Spiga

Belajar Bersyukur

Seperti biasanya, selepas ba’da shubuh saya bersama istri jalan pagi di sebuah sudut jalan timur kota Bandung, Pasir Impun namanya. Tidak terlalu dikenal, dan kondisi jalannyapun saat ini rusak, sehingga perlu kehati-hatian bila lewat di jalan ini.

“Den, singkong den,,,” sayup-sayup terdengar suara seorang kakek menawarkan singkong di seberang sana. “Weh, kebetulan sekali…” batin saya. Setelah ngobrol ngalor ngidul, iseng aku bertanya, “ga bosen kek, udah tua masih jualan… kan lebih baik di rumah, nimang cucu… dan banyak ibadah”. Mendengar ocehan saya, sang kakek agak sedikit berbeda raut mukanya.


“Den, justru dengan jualan seperti ini saya terlepas dari kebosanan. Dengan jualan seperti ini sayapun bisa belajar bersyukur….” Sebuah kalimat begitu merdu meluncur dari sang kakek. “Setiap pagi, saya bisa bertemu orang – orang baru, setiap pagi saya bisa menjual singkong yang baru….kalau Aden, memandang ini hal yang membosankan, justru saya memandang setiap hari adalah anugerah yang baru, karena setiap berganti hari, berarti Allah masih ngasih kakek sebuah kesempatan…. untuk belajar bersyukur…”, demikian seutas kalimat hikmah meluncur begitu wangi dari seorang kakek.

Setelah sampai di rumah, lama sekali aku merenung, “dalam sekali untaian hikmah kakek tadi”. Saya yang kebetulan masih jauh lebih muda dari sang kakek, sering tidak berfikir ke arah sana, hari-hari yang terlewati serasa hanya sebuah rutinitas belaka. Seorang kakek, dengan segala rendah hatinya, masih berucap “belajar bersyukur”, padahal untuk ukuran saya… wuih…. Itu lebih – lebih dari syukur.

Saya jadi teringat, sebuah untaian hikmah agung dari Syaikh Ibnu Athaillah dalam karya besarnya “Al Hikam”, “Siapa yang tidak mengenal harga nikmat ketika adanya nikmat itu, maka ia akan mengetahui harga kebesaran nikmat setelah tidak adanya”. Masih terbayang-bayang di pelupuk mata saya, bagaimana saya selalu menggerutu, mengeluh terhadap semua yang terjadi, padahal nikmat di depan mata selalu Allah limpahkan kepada saya.
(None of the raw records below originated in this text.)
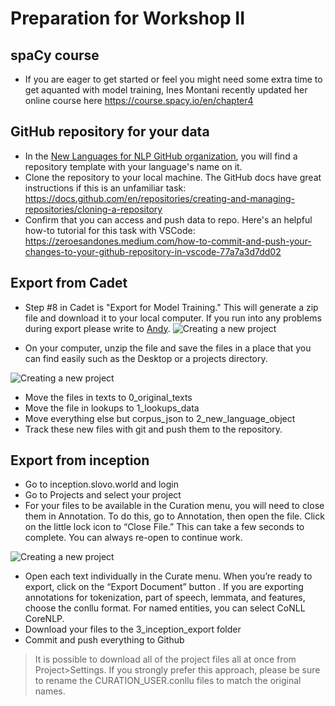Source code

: Preparation for Workshop II
=======================

## spaCy course
- If you are eager to get started or feel you might need some extra time to get aquanted with model training, Ines Montani recently updated her online course here https://course.spacy.io/en/chapter4 


## GitHub repository for your data
- In the [New Languages for NLP GitHub organization](https://github.com/orgs/New-Languages-for-NLP), you will find a repository template with your language's name on it.
- Clone the repository to your local machine. The GitHub docs have great instructions if this is an unfamiliar task: https://docs.github.com/en/repositories/creating-and-managing-repositories/cloning-a-repository 
- Confirm that you can access and push data to repo. Here's an helpful how-to tutorial for this task with VSCode: https://zeroesandones.medium.com/how-to-commit-and-push-your-changes-to-your-github-repository-in-vscode-77a7a3d7dd02  


## Export from Cadet
- Step #8 in Cadet is "Export for Model Training."  This will generate a zip file and download it to your local computer. If you run into any problems during export please write to [Andy](mailto:apjanco@haverford.edu).
![Creating a new project](export.png)


- On your computer, unzip the file and save the files in a place that you can find easily such as the Desktop or a projects directory.  

![Creating a new project](export1.png)

- Move the files in texts to 0_original_texts
- Move the file in lookups to 1_lookups_data 
- Move everything else but corpus_json to 2_new_language_object
- Track these new files with git and push them to the repository. 

## Export from inception
- Go to inception.slovo.world and login 
- Go to Projects and select your project
- For your files to be available in the Curation menu, you will need to close them in Annotation. To do this, go to Annotation, then open the file.  Click on the little lock icon to “Close File.” This can take a few seconds to complete. You can always re-open to continue work. 

![Creating a new project](export3.png)

- Open each text individually in the Curate menu. When you’re ready to export, click on the “Export Document” button . If you are exporting annotations for tokenization, part of speech, lemmata, and features, choose the conllu format.  For named entities, you can select CoNLL CoreNLP.  
- Download your files to the 3_inception_export folder
- Commit and push everything to Github

> It is possible to download all of the project files all at once from Project>Settings. If you strongly prefer this approach, please be sure to rename the CURATION_USER.conllu files to match the original names.  
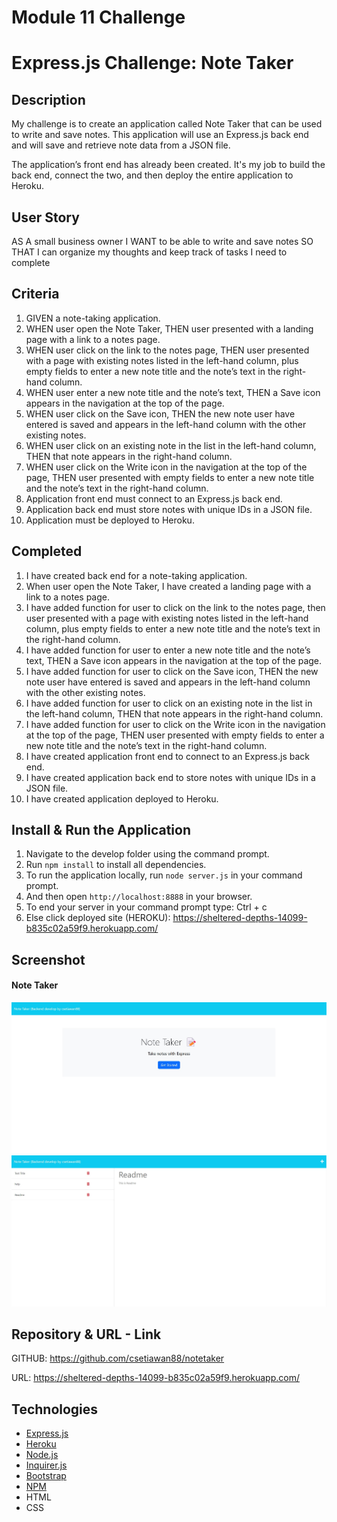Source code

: # Module 11 Challenge

# Express.js Challenge: Note Taker

## Description

My challenge is to create an application called Note Taker that can be used to write and save notes. This application will use an Express.js back end and will save and retrieve note data from a JSON file.

The application’s front end has already been created. It's my job to build the back end, connect the two, and then deploy the entire application to Heroku.

## User Story

AS A small business owner
I WANT to be able to write and save notes
SO THAT I can organize my thoughts and keep track of tasks I need to complete

## Criteria

1. GIVEN a note-taking application.
2. WHEN user open the Note Taker, THEN user presented with a landing page with a link to a notes page.
3. WHEN user click on the link to the notes page, THEN user presented with a page with existing notes listed in the left-hand column, plus empty fields to enter a new note title and the note’s text in the right-hand column.
4. WHEN user enter a new note title and the note’s text, THEN a Save icon appears in the navigation at the top of the page.
5. WHEN user click on the Save icon, THEN the new note user have entered is saved and appears in the left-hand column with the other existing notes.
6. WHEN user click on an existing note in the list in the left-hand column, THEN that note appears in the right-hand column.
7. WHEN user click on the Write icon in the navigation at the top of the page, THEN user presented with empty fields to enter a new note title and the note’s text in the right-hand column.
8. Application front end must connect to an Express.js back end.
9. Application back end must store notes with unique IDs in a JSON file.
10. Application must be deployed to Heroku.

## Completed

1. I have created back end for a note-taking application.
2. When user open the Note Taker, I have created a landing page with a link to a notes page.
3. I have added function for user to click on the link to the notes page, then user presented with a page with existing notes listed in the left-hand column, plus empty fields to enter a new note title and the note’s text in the right-hand column.
4. I have added function for user to enter a new note title and the note’s text, THEN a Save icon appears in the navigation at the top of the page.
5. I have added function for user to click on the Save icon, THEN the new note user have entered is saved and appears in the left-hand column with the other existing notes.
6. I have added function for user to click on an existing note in the list in the left-hand column, THEN that note appears in the right-hand column.
7. I have added function for user to click on the Write icon in the navigation at the top of the page, THEN user presented with empty fields to enter a new note title and the note’s text in the right-hand column.
8. I have created application front end to connect to an Express.js back end.
9. I have created application back end to store notes with unique IDs in a JSON file.
10. I have created application deployed to Heroku.

## Install & Run the Application

1. Navigate to the develop folder using the command prompt.
2. Run `npm install` to install all dependencies.
3. To run the application locally, run `node server.js` in your command prompt.
4. And then open `http://localhost:8888` in your browser.
5. To end your server in your command prompt type: Ctrl + c
6. Else click deployed site (HEROKU): https://sheltered-depths-14099-b835c02a59f9.herokuapp.com/

## Screenshot

#### Note Taker

![Note Taker](screenshot1.jpg)
![Note Taker](screenshot2.jpg)

## Repository & URL - Link

GITHUB: https://github.com/csetiawan88/notetaker

URL: https://sheltered-depths-14099-b835c02a59f9.herokuapp.com/

## Technologies

- [Express.js](https://expressjs.com/)
- [Heroku](https://www.heroku.com/)
- [Node.js](https://nodejs.org/)
- [Inquirer.js](https://www.npmjs.com/package/inquirer)
- [Bootstrap](https://getbootstrap.com/)
- [NPM](https://www.npmjs.com/)
- HTML
- CSS
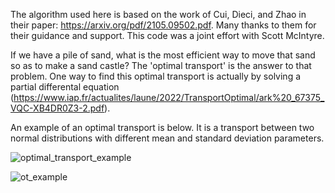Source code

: The algorithm used here is based on the work of Cui, Dieci, and Zhao in their paper: https://arxiv.org/pdf/2105.09502.pdf. Many thanks to them for their guidance and support. This code was a joint effort with Scott McIntyre.

If we have a pile of sand, what is the most efficient way to move that sand so as to make a sand castle? The 'optimal transport' is the answer to that problem. One way to find this optimal transport is actually by solving a partial differental equation (https://www.iap.fr/actualites/laune/2022/TransportOptimal/ark%20_67375_VQC-XB4DR0Z3-2.pdf). 

An example of an optimal transport is below. It is a transport between two normal distributions with different mean and standard deviation parameters.

![optimal_transport_example](https://github.com/samdulin/DataSciencePortfolio/assets/133516464/accadc65-2cfc-4bd7-934a-f762870fa161)

![ot_example](https://github.com/samdulin/DataSciencePortfolio/assets/133516464/e7a9f453-68ea-4fc7-9105-b5b216082855)

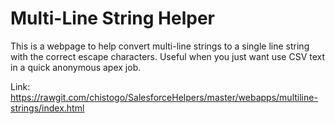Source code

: # Multi-Line String Helper

This is a webpage to help convert multi-line strings to a single line string with the correct escape characters. Useful when you just want use CSV text in a quick anonymous apex job.  

Link:
https://rawgit.com/chistogo/SalesforceHelpers/master/webapps/multiline-strings/index.html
Bagaimana hari – hari yang saya lalui, disibukan dengan pencarian dunia hingga untuk menjalan shalat tepat waktu saja… sering terabaikan, padahal kurang baik apa, Allah menganugerahkan kesehatan, keselamatan kepada saya. Begitu pongkahnya, berjalan di bumi Allah seolah melupakan segalanya.

Saat kumandang dzhur tiba, tak terasa langkah tubuh lunglai menuju sujud ke hadlirat-Nya, namun…. Begitu saya baca, “wa mahyaaya wa mamaati lillaahi rabbil’aalamin”, tubuhku tersungkur…. begitu malunya diri ini… bagaimana mungkin berkata seperti itu dihadapan Allah ….padahal hidup saya, jauh… daripada itu……, bagaimana kalau saya dicap pendusta ????

Ketika shalat telah usai, sayapun hanya bisa memohon supaya tidak dimasukkan ke dalam golongan orang yang dicabut nikmatnya dengan tanpa diketahui, seperti terungkap oleh Sariy Assaqathi, “Siapa yang tidak menghargai nikmat, maka akan dicabut nikmat itu dalam keadaan ia tidak mengetahui”

1 komentar:

  ARazak Ngah

18 November 2008 pukul 13.31

Sebarkanlah ajaranku walau satu ayat pun"(Sabda nabi SAW) "Nescaya Allah memperbaiki bagimu amalan-amalanmu dan mengampuni bagimu dosa-dosamu. Dan barangsiapa mentaati Allah dan Rasul-Nya, maka sesungguhnya ia telah mendapat kemenangan yang besar."